El «San Juan Nepomuceno» permaneció anclado, frente al puerto de Civitavecchia, desde las cuatro de la tarde del día 14 de mayo hasta las ocho de la mañana del 15. Ese día una fuerte tempestad le obligó a dirigirse al golfo de San Stefano, donde fondeó aquella misma tarde. Allí se encontraron con el otro navío de guerra, el «San Genaro», y con el convoy de la Provincia de Andalucía. El total de estas escuadras arrojaba la cifra de tres navíos de guerra, dos fragatas suecas y once naves menores de transporte; a bordo de ellas más de mil quinientos jesuitas.

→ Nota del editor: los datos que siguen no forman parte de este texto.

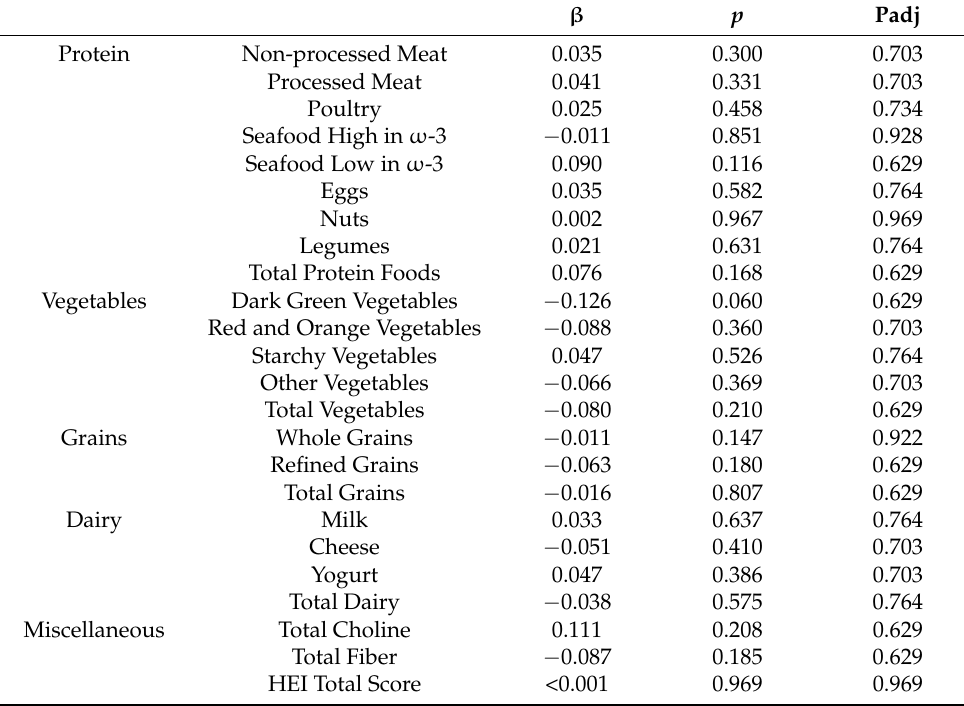
Table 2. Relationships between fasting plasma TMAO and recent dietary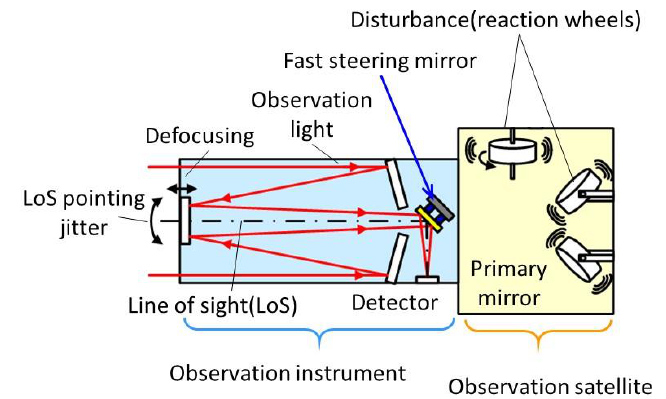
Figure 1. An observation satellite with a fast steering mirror disturbed by reaction wheels. Electronics 2020 , 9 , x FOR PEER REVIEW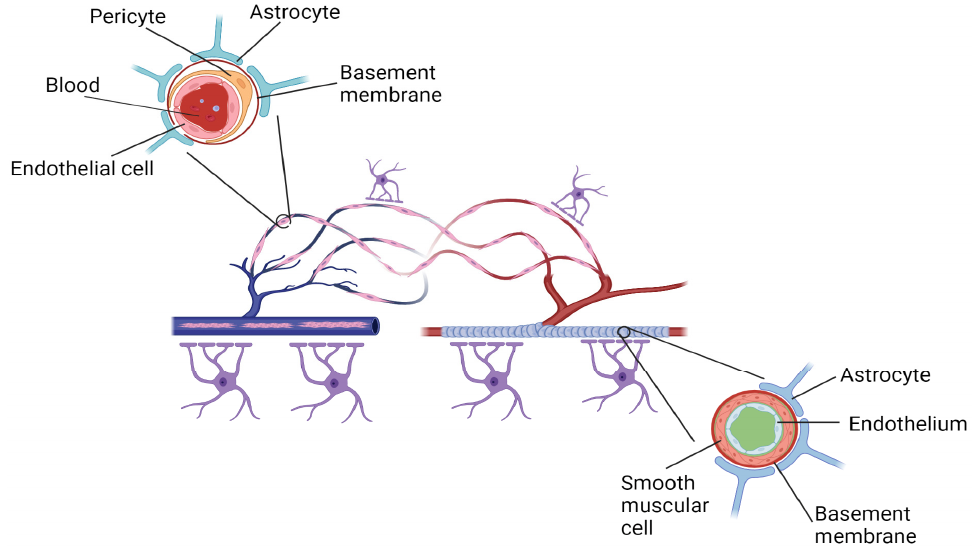
Figure 2. The neurovascular unit (upper part of the image) represents an interactive network of vascular cells (pericytes and endothelial cells), glia (astrocytes and microglia), and neurons. The blood-brain barrier is centrally positioned within the neurovascular unit and is formed by a monolayer of endothelial cells extending along the vascular tree. Created with BioRender.com, accessed on 28 November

En aquella ensenada comenzaron a tener sus consejos los tres comandantes mientras se hacía aguada, se recogían algunas provisiones y se lavaba la ropa blanca. A las ocho de la mañana del día 18, gracias a un prometedor viento de levante, levantaron anclas y se dirigieron a la isla de Córcega. Después de turbulentas reuniones entre los comandantes que pretendían interpretar unas órdenes tajantes en que bajo ninguna circunstancia podían volver los regulares a España, pero poco concisas en el modo de actuar con ellos y que dejaban poco menos que al arbitrio de los comandantes de los convoyes la decisión del abandono de los jesuitas en aquella isla. Después de llevar frente a esas costas más de un mes, el 3 de julio escribía el P. Luengo :

«No se explica con claridad nuestro capitán Beanes sobre la resolución que se tomó ayer en el Consejo de los Comandantes. Pero se sabe, que el General francés, Comandante de La Bastia, conviene, en que puedan desembarcarnos en las plazas de Argayola, Calvi, Ajaccio y Bonifacio».49



El reparto en estas plazas de las provincias de la Asistencia de España de la Compañía, se realizó del siguiente modo: Andalucía a Algajola, Castilla a Calvi, la provincia toledana a Ajaccio y a San Bonifacio la de Aragón. El 19 de julio

«Domingo y día de las gloriosas santas Justa y Rufina -puntualizaba Luengo-. Después de dos meses cumplidos que nos embarcamos en el puerto de la Coruña y en el mismo día en El Ferrol en el navío de guerra el "San Juan Nepomuceno", hemos saltado hoy en tierra en esta ciudad de Calvi de la isla de Córcega, en cuanto se presenta a la vista, para tan grandes o mayores trabajos como los que hemos tenido en los arrestos, en las prisiones y en los navíos, si es posible, que en tierra les haya comparables con estos últimos».50



Ya en Calvi, el P. Isla volvió a ser un privilegiado, porque mientras que la mayoría de los expulsos vivía en condiciones penosas y compartiendo pequeños habitáculos, a él se le ofreció un al menos digno dormitorio en la casa del párroco de la ciudad. Y vuelve a repetirse esta circunstancia de favor en Bolonia, donde nada más llegar el senador Grassi pone a disposición del P. Isla: «un aposento magnífico -en opinión de Luengo- llamado Crespelano que había sido reservado a su persona».